What has me exercised is Sandy’s recent review of Australian director Peter Weir’s World War I classic Gallipoli starring Mark Lee and Mel Gibson. I take no issue with Sandy since he did a fine job. What caught my attention was Sandy’s comment about Archie’s, the role played by Mark Lee, fervent desire to join his fellow Aussies on Gallipoli peninsula as a patriotic duty and a manly adventure. When I did my own review of the film back in 1981 when it first came out I make a number of comments about my own military experiences and those of some of the guys I hung around with in high school who had to make some decisions about what to do about the war of our generation, the Vietnam War of the decade of the 1960s.
While the action of the Australian young men itching to get into the “action” of World War I (which by the way we are commemorating the 100th anniversary of the third year of this year) preceded us by fifty years a lot of the same ideas were hanging around our old-time working class neighborhood in Vietnam War times. More than a few guys like Jim Leary and Freddie Lewis were like Archie ready, willing and able to go fight the “red menace,” tip the dominoes our way, do their patriotic duty take your pick of reasons. Maybe in Freddie’s case to get out of the hostile household that he grew up in and maybe Jim like Archie a little for the adventure, to prove something about the questions he had about his manhood. I did not pick those two names out accidently for those names now are permanently etched on that hallowed black granite wall down in Washington that brings tears to my eyes old as I am every time I go there.
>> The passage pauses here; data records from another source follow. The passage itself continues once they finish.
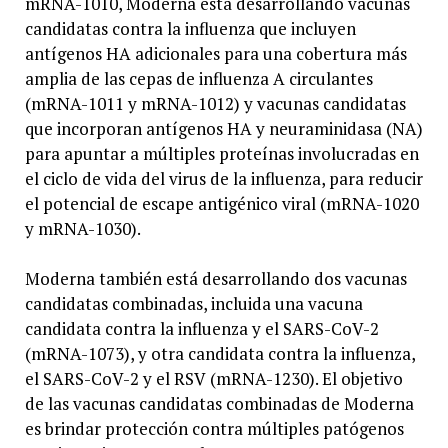
mRNA-1010, Moderna está desarrollando vacunas
candidatas contra la influenza que incluyen
antígenos HA adicionales para una cobertura más
amplia de las cepas de influenza A circulantes
(mRNA-1011 y mRNA-1012) y vacunas candidatas
que incorporan antígenos HA y neuraminidasa (NA)
para apuntar a múltiples proteínas involucradas en
el ciclo de vida del virus de la influenza, para reducir
el potencial de escape antigénico viral (mRNA-1020
y mRNA-1030).
Moderna también está desarrollando dos vacunas
candidatas combinadas, incluida una vacuna
candidata contra la influenza y el SARS-CoV-2
(mRNA-1073), y otra candidata contra la influenza,
el SARS-CoV-2 y el RSV (mRNA-1230). El objetivo
de las vacunas candidatas combinadas de Moderna
es brindar protección contra múltiples patógenos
Then there were guys like me and Jack Callahan, Pete Markin who didn’t want to go into the military, didn’t want to enlist like Jim and Freddie but who having no real reason not to go when our local draft boards sent “the letter” requesting our services did go and survived. The main reason that we did not want to go, at least at the time, not later when we got a serious idea of what war was about, was it kind of cramped our style, would put a crimp in our drinking, doping, and grabbing every girl who was not nailed down style. Later Pete and I got religion on the issues of war and peace and being on the right side of the angels on the question, realized that the other options like draft refusal which might have meant jail or fleeing to Canada were probably better options. But we were like Archie and Frank in Gallipoli working class kids even though we had all been college students as well. When in our past was there even a notion of not going when the military called, of abandoning the old life in America for who knows what in Canada. We did what we did with what made sense to us at the time even if we were dead-ass wrong.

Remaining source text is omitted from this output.